[Stored items]
_____
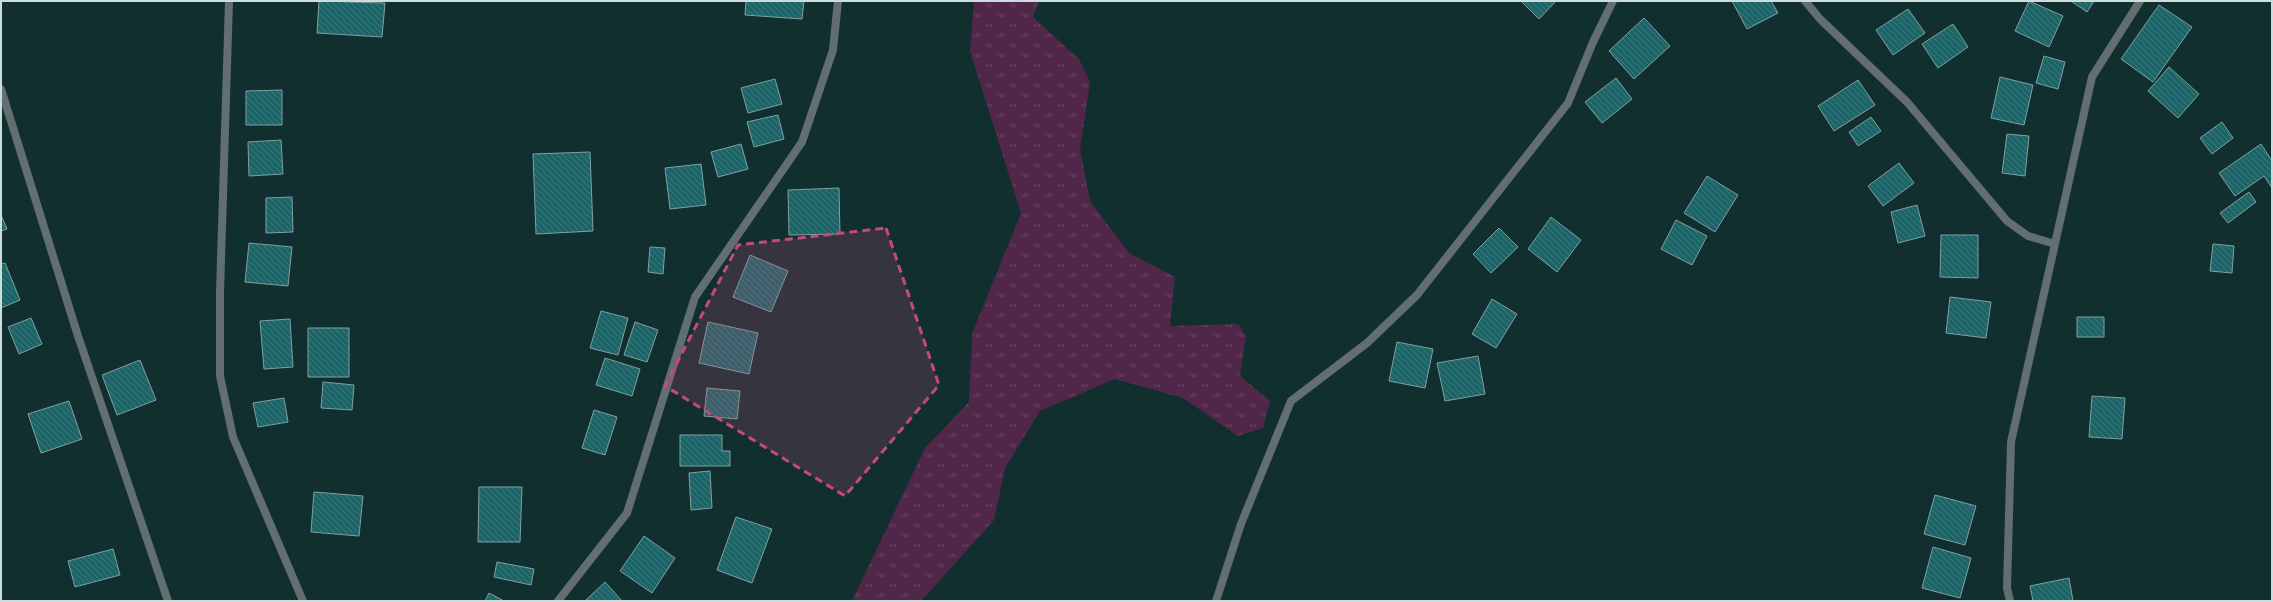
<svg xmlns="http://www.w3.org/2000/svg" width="2273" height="602" viewBox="0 0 2273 602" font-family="Raleway,sans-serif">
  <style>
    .grass { fill: url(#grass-tufts) }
    .building { fill: url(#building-back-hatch); stroke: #81a0a1 }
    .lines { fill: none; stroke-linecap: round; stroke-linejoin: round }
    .street { stroke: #626e6f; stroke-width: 8 }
    .marked { fill: #c5497c; fill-opacity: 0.2; stroke: #c5497c; stroke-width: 3; stroke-dasharray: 8 5; stroke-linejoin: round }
  </style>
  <defs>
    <pattern id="grass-tufts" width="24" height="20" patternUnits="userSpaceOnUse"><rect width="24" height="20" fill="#502749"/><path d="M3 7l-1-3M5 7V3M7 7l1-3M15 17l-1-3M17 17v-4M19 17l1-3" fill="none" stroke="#684663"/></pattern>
    <pattern id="building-back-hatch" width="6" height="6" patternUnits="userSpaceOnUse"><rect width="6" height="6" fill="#1b6467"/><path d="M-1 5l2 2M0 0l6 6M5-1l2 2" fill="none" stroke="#3b7a7c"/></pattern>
  </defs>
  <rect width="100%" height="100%" fill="#122f30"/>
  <!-- grass -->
  <path class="grass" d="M974,1H1039L1033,17L1079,59L1090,82L1080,149L1090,201L1129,253L1175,277L1170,326L1238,324L1246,336L1240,376L1270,401L1263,428L1238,436L1183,398L1115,379L1040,411L1005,468L994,520L921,601H852L925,448L969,402L972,334L1021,213L970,51Z"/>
  <!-- building -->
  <path class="building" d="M319,1L385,3L382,37L317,33Z
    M746,1H804L802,19L745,15Z
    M1521,1H1556L1539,19Z
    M1732,1H1771L1778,13L1747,29Z
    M2029,1L2063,16L2049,47L2015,31Z
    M2071,1H2094L2087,12Z
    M2159,5L2192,27L2153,82L2121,59Z
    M1908,9L1925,33L1893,55L1876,30Z
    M1644,18L1670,46L1634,79L1609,51Z
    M1953,24L1968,47L1938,68L1922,44Z
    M2044,56L2065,62L2058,89L2036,83Z
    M2169,67L2199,94L2178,118L2148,91Z
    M2000,77L2033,85L2024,125L1991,118Z
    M1616,78L1632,99L1602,123L1585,102Z
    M775,79L782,104L748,113L741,88Z
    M1858,80L1875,105L1834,131L1818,106Z
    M282,90V125H246V91Z
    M778,115L784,139L754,147L747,122Z
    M1871,117L1881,131L1858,146L1849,132Z
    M2222,122L2233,138L2212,154L2200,138Z
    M2007,134L2029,136L2025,176L2002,173Z
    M281,140L283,174L249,176L248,142Z
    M741,144L748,169L718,177L711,152Z
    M2261,144L2272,161V188L2264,176L2235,196L2219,173Z
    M590,152L593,231L536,234L533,154Z
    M1899,163L1914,183L1883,206L1868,186Z
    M701,164L706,205L670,209L665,168Z
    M1707,176L1738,195L1715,232L1684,213Z
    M839,188L840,234L789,235L788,190Z
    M2249,192L2256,202L2228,223L2220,213Z
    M292,197L293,232L266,233V198Z
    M1917,205L1925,236L1898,243L1891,212Z
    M1,215L7,229L1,231Z
    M1551,217L1581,240L1557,272L1528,249Z
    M1676,220L1707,236L1692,265L1661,249Z
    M1499,228L1518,247L1491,273L1473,254Z
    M1941,235H1978V278L1940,277Z
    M249,243L292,247L288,286L245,282Z
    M2213,244L2234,246L2232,273L2210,271Z
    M650,247L665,248L663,274L648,272Z
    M750,255L788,271L771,312L733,297Z
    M5,263L20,300L1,308V264Z
    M1950,297L1991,302L1986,338L1946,333Z
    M1492,299L1517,314L1496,348L1472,334Z
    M601,311L628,318L618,355L590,348Z
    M2077,317H2104V337H2077Z
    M31,318L42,344L19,354L8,327Z
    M290,319L293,367L264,369L260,321Z
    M635,322L658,330L647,362L624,355Z
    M708,322L758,333L749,374L699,363Z
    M308,328H349V377H308Z
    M1397,342L1433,349L1425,388L1389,381Z
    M1478,356L1485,394L1445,401L1437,363Z
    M605,358L640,369L632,396L596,385Z
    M140,360L156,400L117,415L102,375Z
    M323,382L354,385L352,410L321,408Z
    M707,388L740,391L737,419L704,416Z
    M2092,396L2125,398L2122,439L2089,437Z
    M284,398L288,422L258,427L253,403Z
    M69,401L82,439L41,453L28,414Z
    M594,410L617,417L605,455L582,448Z
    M680,435H722V451H730V466H680Z
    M710,471L712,508L691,510L689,473Z
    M479,487H522L520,542H478Z
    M314,492L363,496L359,536L311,532Z
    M1935,495L1976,506L1965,545L1924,534Z
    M736,517L772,529L752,583L717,570Z
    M644,536L675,558L652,593L620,571Z
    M1933,547L1971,558L1960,598L1922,588Z
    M113,549L120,575L75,587L68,561Z
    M497,562L534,569L531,585L494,577Z
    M2069,578L2073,601H2033L2030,586Z
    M605,582L622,601H585Z
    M489,593L504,601H485Z"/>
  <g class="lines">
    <!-- street -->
    <path class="street" d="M229,1L220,292V376L233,437L303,601
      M1805,1L1820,19L1907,102L2007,221L2028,236L2055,244
      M1,89L78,336L168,601
      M558,601L627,513L695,297L802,142L833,50L838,1
      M1216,601L1241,524L1291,401L1367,343L1417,295L1568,103L1593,42L1613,1
      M2010,601L2007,588L2011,442L2092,77L2140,1"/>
  </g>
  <!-- marked area -->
  <path class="marked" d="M886,228L939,385L845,496L665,386L738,245Z"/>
  <!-- border -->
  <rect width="2273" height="602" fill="none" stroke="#cddddd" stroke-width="4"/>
</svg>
_____
§ Work instructions: Each record above needs to be transcribed word for word, with its pictures omitted.

§ Solution to the exercise:
<svg xmlns="http://www.w3.org/2000/svg" width="2273" height="602" viewBox="0 0 2273 602" font-family="Raleway,sans-serif">
  <style>
    .grass { fill: url(#grass-tufts) }
    .building { fill: url(#building-back-hatch); stroke: #81a0a1 }
    .lines { fill: none; stroke-linecap: round; stroke-linejoin: round }
    .street { stroke: #626e6f; stroke-width: 8 }
    .marked { fill: #c5497c; fill-opacity: 0.2; stroke: #c5497c; stroke-width: 3; stroke-dasharray: 8 5; stroke-linejoin: round }
  </style>
  <defs>
    <pattern id="grass-tufts" width="24" height="20" patternUnits="userSpaceOnUse"><rect width="24" height="20" fill="#502749"/><path d="M3 7l-1-3M5 7V3M7 7l1-3M15 17l-1-3M17 17v-4M19 17l1-3" fill="none" stroke="#684663"/></pattern>
    <pattern id="building-back-hatch" width="6" height="6" patternUnits="userSpaceOnUse"><rect width="6" height="6" fill="#1b6467"/><path d="M-1 5l2 2M0 0l6 6M5-1l2 2" fill="none" stroke="#3b7a7c"/></pattern>
  </defs>
  <rect width="100%" height="100%" fill="#122f30"/>
  <!-- grass -->
  <path class="grass" d="M974,1H1039L1033,17L1079,59L1090,82L1080,149L1090,201L1129,253L1175,277L1170,326L1238,324L1246,336L1240,376L1270,401L1263,428L1238,436L1183,398L1115,379L1040,411L1005,468L994,520L921,601H852L925,448L969,402L972,334L1021,213L970,51Z"/>
  <!-- building -->
  <path class="building" d="M319,1L385,3L382,37L317,33Z
    M746,1H804L802,19L745,15Z
    M1521,1H1556L1539,19Z
    M1732,1H1771L1778,13L1747,29Z
    M2029,1L2063,16L2049,47L2015,31Z
    M2071,1H2094L2087,12Z
    M2159,5L2192,27L2153,82L2121,59Z
    M1908,9L1925,33L1893,55L1876,30Z
    M1644,18L1670,46L1634,79L1609,51Z
    M1953,24L1968,47L1938,68L1922,44Z
    M2044,56L2065,62L2058,89L2036,83Z
    M2169,67L2199,94L2178,118L2148,91Z
    M2000,77L2033,85L2024,125L1991,118Z
    M1616,78L1632,99L1602,123L1585,102Z
    M775,79L782,104L748,113L741,88Z
    M1858,80L1875,105L1834,131L1818,106Z
    M282,90V125H246V91Z
    M778,115L784,139L754,147L747,122Z
    M1871,117L1881,131L1858,146L1849,132Z
    M2222,122L2233,138L2212,154L2200,138Z
    M2007,134L2029,136L2025,176L2002,173Z
    M281,140L283,174L249,176L248,142Z
    M741,144L748,169L718,177L711,152Z
    M2261,144L2272,161V188L2264,176L2235,196L2219,173Z
    M590,152L593,231L536,234L533,154Z
    M1899,163L1914,183L1883,206L1868,186Z
    M701,164L706,205L670,209L665,168Z
    M1707,176L1738,195L1715,232L1684,213Z
    M839,188L840,234L789,235L788,190Z
    M2249,192L2256,202L2228,223L2220,213Z
    M292,197L293,232L266,233V198Z
    M1917,205L1925,236L1898,243L1891,212Z
    M1,215L7,229L1,231Z
    M1551,217L1581,240L1557,272L1528,249Z
    M1676,220L1707,236L1692,265L1661,249Z
    M1499,228L1518,247L1491,273L1473,254Z
    M1941,235H1978V278L1940,277Z
    M249,243L292,247L288,286L245,282Z
    M2213,244L2234,246L2232,273L2210,271Z
    M650,247L665,248L663,274L648,272Z
    M750,255L788,271L771,312L733,297Z
    M5,263L20,300L1,308V264Z
    M1950,297L1991,302L1986,338L1946,333Z
    M1492,299L1517,314L1496,348L1472,334Z
    M601,311L628,318L618,355L590,348Z
    M2077,317H2104V337H2077Z
    M31,318L42,344L19,354L8,327Z
    M290,319L293,367L264,369L260,321Z
    M635,322L658,330L647,362L624,355Z
    M708,322L758,333L749,374L699,363Z
    M308,328H349V377H308Z
    M1397,342L1433,349L1425,388L1389,381Z
    M1478,356L1485,394L1445,401L1437,363Z
    M605,358L640,369L632,396L596,385Z
    M140,360L156,400L117,415L102,375Z
    M323,382L354,385L352,410L321,408Z
    M707,388L740,391L737,419L704,416Z
    M2092,396L2125,398L2122,439L2089,437Z
    M284,398L288,422L258,427L253,403Z
    M69,401L82,439L41,453L28,414Z
    M594,410L617,417L605,455L582,448Z
    M680,435H722V451H730V466H680Z
    M710,471L712,508L691,510L689,473Z
    M479,487H522L520,542H478Z
    M314,492L363,496L359,536L311,532Z
    M1935,495L1976,506L1965,545L1924,534Z
    M736,517L772,529L752,583L717,570Z
    M644,536L675,558L652,593L620,571Z
    M1933,547L1971,558L1960,598L1922,588Z
    M113,549L120,575L75,587L68,561Z
    M497,562L534,569L531,585L494,577Z
    M2069,578L2073,601H2033L2030,586Z
    M605,582L622,601H585Z
    M489,593L504,601H485Z"/>
  <g class="lines">
    <!-- street -->
    <path class="street" d="M229,1L220,292V376L233,437L303,601
      M1805,1L1820,19L1907,102L2007,221L2028,236L2055,244
      M1,89L78,336L168,601
      M558,601L627,513L695,297L802,142L833,50L838,1
      M1216,601L1241,524L1291,401L1367,343L1417,295L1568,103L1593,42L1613,1
      M2010,601L2007,588L2011,442L2092,77L2140,1"/>
  </g>
  <!-- marked area -->
  <path class="marked" d="M886,228L939,385L845,496L665,386L738,245Z"/>
  <!-- border -->
  <rect width="2273" height="602" fill="none" stroke="#cddddd" stroke-width="4"/>
</svg>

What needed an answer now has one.